Olhou o belo rosto no espelho do banheiro da primeira classe. Nenhuma ruga. Lavou as mãos, nenhuma mancha. A cintura, a mesma do vestido do casamento. Um spa em Los Angeles faz milagres, pensou. Alisou o terno YSL e voltou à poltrona. Dispensou o jantar e pediu uma dose dupla de vodca. Vêvê: vodca/Vallium. Garantia de um sono sem sonhos durante o vôo. Os seguranças se surpreenderam, em silêncio, com o retorno sem aviso. A carta, que a trouxera de volta tão cedo, recomendava sua presença entre as ruas a e b, às tantas horas da quinta-feira. Papel linho, RVSP riscado, nome e endereço falsos. Mas, sabia que tinha de ir.

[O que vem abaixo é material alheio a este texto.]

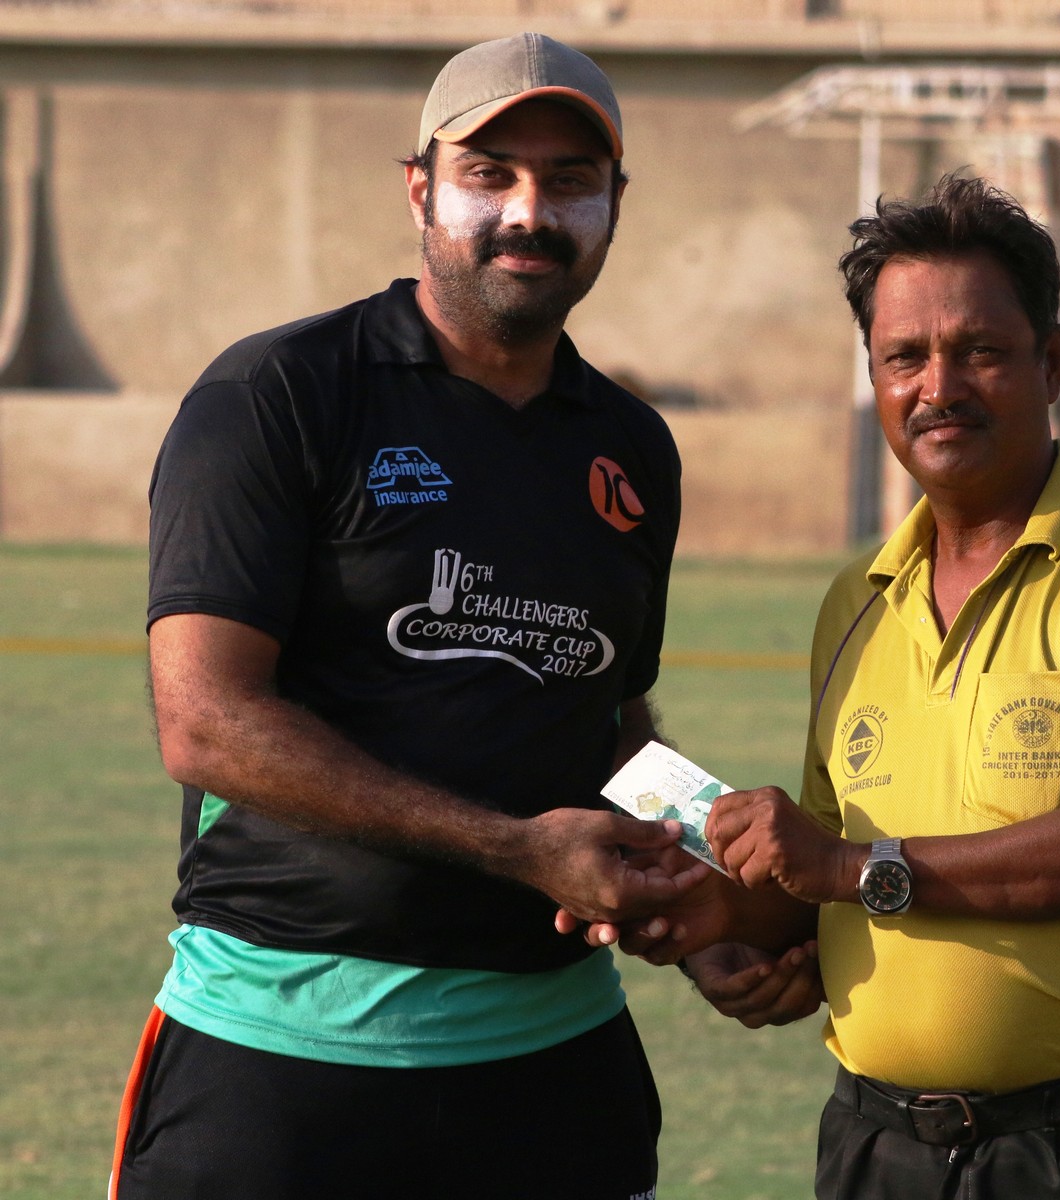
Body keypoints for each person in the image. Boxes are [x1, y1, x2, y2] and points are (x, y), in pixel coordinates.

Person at [110, 33, 706, 1200]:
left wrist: (707, 900)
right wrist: (521, 852)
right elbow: (206, 723)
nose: (528, 213)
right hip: (282, 1060)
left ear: (614, 205)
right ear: (421, 189)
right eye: (490, 174)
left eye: (569, 181)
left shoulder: (631, 446)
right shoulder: (279, 395)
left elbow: (614, 723)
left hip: (554, 1071)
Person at [588, 175, 1060, 1199]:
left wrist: (849, 867)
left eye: (978, 350)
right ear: (874, 376)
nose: (937, 387)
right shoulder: (854, 599)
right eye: (903, 356)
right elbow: (821, 878)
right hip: (873, 1148)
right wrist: (712, 922)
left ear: (1051, 361)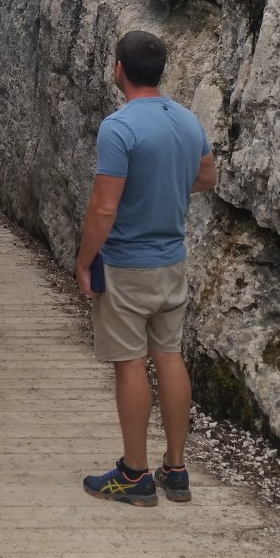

Foi. Viu quando o Jaguar parou e papai desceu para abraçar, ternamente, a filhota que saía das aulas do colégio mais exclusivo da cidade. Assistiu ao piparote no cabelo e à saída, risonha,dos dois para o paraíso. Então, era aquele o cheiro de inocência que sentia pairar pelo apartamento, algumas vezes…Voltou respirando a calma que só o terror pode dar. Entregou as chaves da Mercedes ao manobrista e subiu pelo elevador privativo da cobertura. Um banho quente e um sono pesado, eram os seus únicos planos para hoje. O que iria fazer, pensaria amanhã. Amanhã, falou alto para os espelhos. Só quando voltou ao quarto é que viu, na poltrona ao lado da cama, o livro aberto de Kundera, com a frase grifada em vermelho: “A idade de uma mulher está no ar…”. Calma, soltou os cabelos, tirou as alianças e o robe e jogou o corpo sobre os lençóis gelados de cetim. Pegou o que queria e ainda pôde sentir o arrepio redondo do metal contra o coração, antes de fechar a porta para a dor.